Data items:
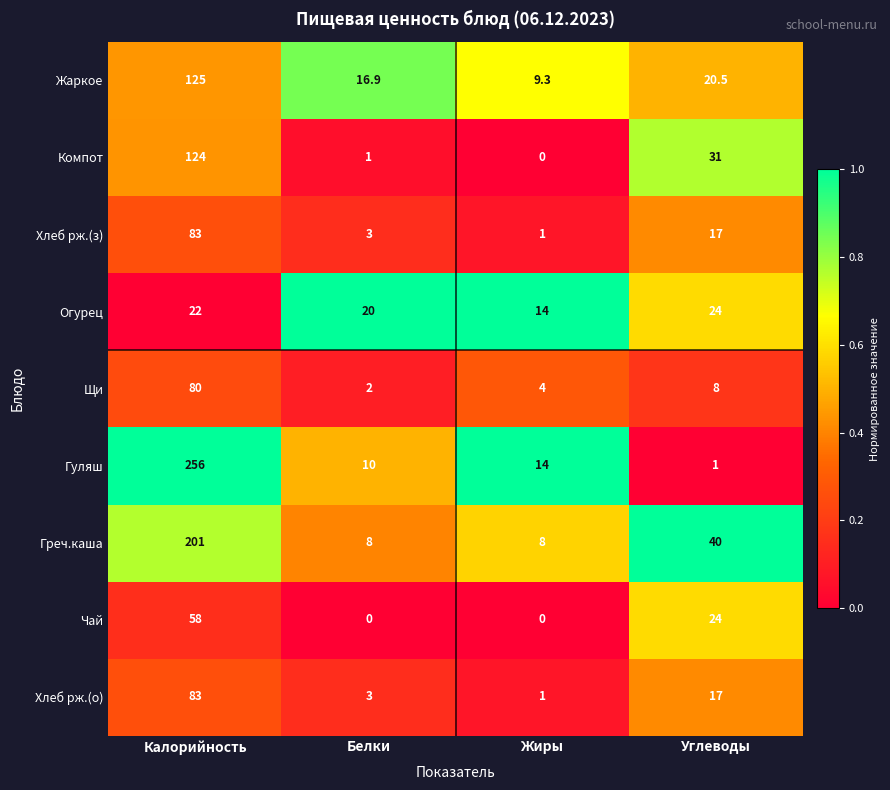

What is the difference between the Гуляш values at Калорийность and Белки?

246.0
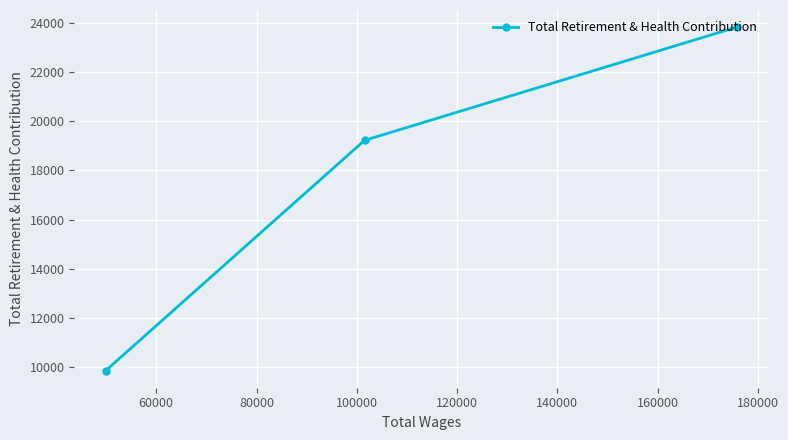

What is the greatest value displayed?

23824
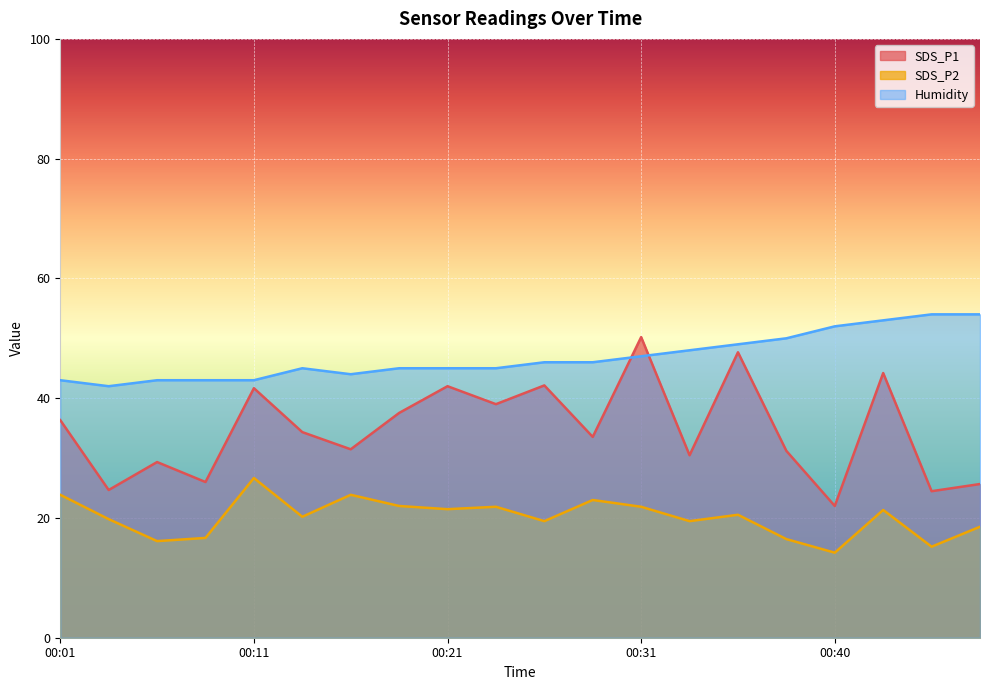

What is the difference between the SDS_P2 values at 00:43 and 00:33?

1.9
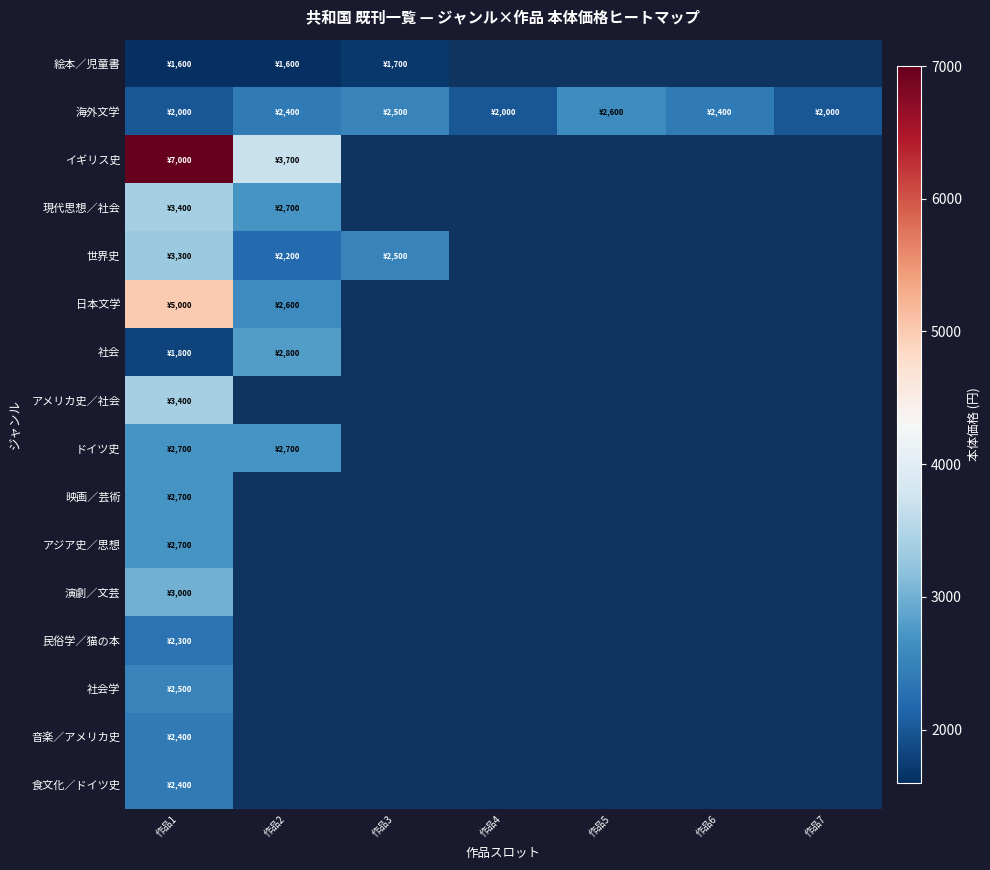

At how many categories does at least one series exceed 6459?

1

» **Exercise prompt**
Find each line in the entries above that contains the word "between" and copy those lines in full. Case counts.

» **Your solution**
What is the difference between the Гуляш values at Калорийность and Белки?
What is the difference between the SDS_P2 values at 00:43 and 00:33?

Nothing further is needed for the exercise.